Total contractual repayments
$ 700,701 

Adjustments to cost basis of debt investments (580)

Investments in equity securities 77,730 

Investments held as of June 30, 2025 at cost:
$ 777,851 
(A)Includes debt investments with contractual principal amounts totaling $0.5 million for which the maturity date has passed as of June 30, 2025.
Receivables from Portfolio Companies
Receivables from portfolio companies represent non-recurring costs incurred on behalf of such portfolio companies and are included in other assets on our accompanying Consolidated Statements of Assets and Liabilities.

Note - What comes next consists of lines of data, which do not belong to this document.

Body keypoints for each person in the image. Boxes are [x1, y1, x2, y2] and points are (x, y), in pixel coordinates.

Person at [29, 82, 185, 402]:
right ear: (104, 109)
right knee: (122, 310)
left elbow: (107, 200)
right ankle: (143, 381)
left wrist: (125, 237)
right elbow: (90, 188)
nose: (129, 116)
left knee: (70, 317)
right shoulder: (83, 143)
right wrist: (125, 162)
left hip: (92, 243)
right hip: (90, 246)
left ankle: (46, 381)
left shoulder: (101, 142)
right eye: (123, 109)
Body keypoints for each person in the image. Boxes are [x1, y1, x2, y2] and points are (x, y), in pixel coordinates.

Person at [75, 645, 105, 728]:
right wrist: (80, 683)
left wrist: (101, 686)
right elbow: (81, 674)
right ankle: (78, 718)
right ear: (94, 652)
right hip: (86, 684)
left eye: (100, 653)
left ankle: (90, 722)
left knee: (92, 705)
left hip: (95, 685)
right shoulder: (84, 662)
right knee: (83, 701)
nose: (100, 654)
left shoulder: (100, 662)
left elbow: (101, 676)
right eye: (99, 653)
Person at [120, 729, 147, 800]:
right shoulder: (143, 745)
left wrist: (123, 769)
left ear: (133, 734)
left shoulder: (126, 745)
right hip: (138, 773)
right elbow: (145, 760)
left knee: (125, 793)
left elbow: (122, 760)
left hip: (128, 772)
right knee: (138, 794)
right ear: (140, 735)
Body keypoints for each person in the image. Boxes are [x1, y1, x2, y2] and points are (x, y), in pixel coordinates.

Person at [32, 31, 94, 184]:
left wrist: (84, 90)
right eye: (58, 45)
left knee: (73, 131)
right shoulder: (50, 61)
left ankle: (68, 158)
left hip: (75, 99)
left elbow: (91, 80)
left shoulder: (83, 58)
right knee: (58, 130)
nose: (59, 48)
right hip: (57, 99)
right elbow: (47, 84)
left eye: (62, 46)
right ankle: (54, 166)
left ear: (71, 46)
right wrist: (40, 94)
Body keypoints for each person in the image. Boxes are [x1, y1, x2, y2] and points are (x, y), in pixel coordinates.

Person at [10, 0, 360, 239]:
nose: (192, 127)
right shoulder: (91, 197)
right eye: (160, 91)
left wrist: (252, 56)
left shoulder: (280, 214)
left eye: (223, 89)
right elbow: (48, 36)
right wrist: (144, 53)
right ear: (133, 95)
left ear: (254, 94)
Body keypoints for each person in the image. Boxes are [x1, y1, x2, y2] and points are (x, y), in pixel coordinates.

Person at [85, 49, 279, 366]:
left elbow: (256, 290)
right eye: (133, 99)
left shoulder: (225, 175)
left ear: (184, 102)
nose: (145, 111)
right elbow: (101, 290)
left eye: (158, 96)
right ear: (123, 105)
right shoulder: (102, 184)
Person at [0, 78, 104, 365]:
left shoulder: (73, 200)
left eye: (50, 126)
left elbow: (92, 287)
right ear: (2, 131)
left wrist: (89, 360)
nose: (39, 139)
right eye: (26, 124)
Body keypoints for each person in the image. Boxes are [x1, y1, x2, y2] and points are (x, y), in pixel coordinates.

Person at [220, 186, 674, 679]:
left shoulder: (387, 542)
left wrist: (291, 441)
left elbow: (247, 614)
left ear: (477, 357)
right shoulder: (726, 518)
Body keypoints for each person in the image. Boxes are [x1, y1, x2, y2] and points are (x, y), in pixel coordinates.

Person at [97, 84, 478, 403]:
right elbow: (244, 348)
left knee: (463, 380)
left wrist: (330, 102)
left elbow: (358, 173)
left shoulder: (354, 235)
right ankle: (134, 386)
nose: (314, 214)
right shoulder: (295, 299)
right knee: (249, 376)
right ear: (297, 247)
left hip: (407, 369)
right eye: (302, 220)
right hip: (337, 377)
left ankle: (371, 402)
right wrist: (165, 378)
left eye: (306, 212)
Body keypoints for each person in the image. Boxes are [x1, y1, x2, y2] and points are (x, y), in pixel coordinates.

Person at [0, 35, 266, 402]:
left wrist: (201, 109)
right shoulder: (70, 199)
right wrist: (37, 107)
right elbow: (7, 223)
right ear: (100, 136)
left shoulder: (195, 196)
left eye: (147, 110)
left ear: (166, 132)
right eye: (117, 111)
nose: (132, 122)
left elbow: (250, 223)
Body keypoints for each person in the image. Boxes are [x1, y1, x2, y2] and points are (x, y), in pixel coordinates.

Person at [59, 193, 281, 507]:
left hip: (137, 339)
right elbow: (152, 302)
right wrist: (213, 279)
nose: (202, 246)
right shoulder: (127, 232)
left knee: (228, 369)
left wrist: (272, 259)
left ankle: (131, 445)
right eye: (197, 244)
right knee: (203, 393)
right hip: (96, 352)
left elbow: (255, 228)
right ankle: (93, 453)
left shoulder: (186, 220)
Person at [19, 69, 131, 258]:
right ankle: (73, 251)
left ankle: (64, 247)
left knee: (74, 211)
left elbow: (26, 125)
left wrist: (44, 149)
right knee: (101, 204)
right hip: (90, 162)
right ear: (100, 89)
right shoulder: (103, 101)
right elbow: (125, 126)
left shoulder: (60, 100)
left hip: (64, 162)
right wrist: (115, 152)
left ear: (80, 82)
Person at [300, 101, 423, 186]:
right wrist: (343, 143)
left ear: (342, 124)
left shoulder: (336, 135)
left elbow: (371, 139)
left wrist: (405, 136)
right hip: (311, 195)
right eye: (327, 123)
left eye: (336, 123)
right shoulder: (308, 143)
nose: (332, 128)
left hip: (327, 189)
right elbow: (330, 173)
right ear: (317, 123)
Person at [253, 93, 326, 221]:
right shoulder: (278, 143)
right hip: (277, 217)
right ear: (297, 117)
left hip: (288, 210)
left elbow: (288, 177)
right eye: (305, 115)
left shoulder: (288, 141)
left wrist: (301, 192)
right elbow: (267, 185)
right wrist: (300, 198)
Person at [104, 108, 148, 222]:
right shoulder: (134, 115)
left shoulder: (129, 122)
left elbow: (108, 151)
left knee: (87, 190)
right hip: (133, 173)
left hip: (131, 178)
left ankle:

We generally maintain an allowance for uncollectible receivables from portfolio companies when the receivable balance becomes 90 days or more past due or if it is determined, based upon management’s judgment, that the portfolio company is unable to pay its obligations. We write off accounts receivable when we have exhausted collection efforts and have deemed the receivables uncollectible. As of June 30, 2025 and September 30, 2024, we had gross receivables from portfolio companies of $2.4 million and $1.7 million, respectively. The allowance for uncollectible receivables was $0.1 million and $75 thousand as of June 30, 2025 and September 30, 2024, respectively.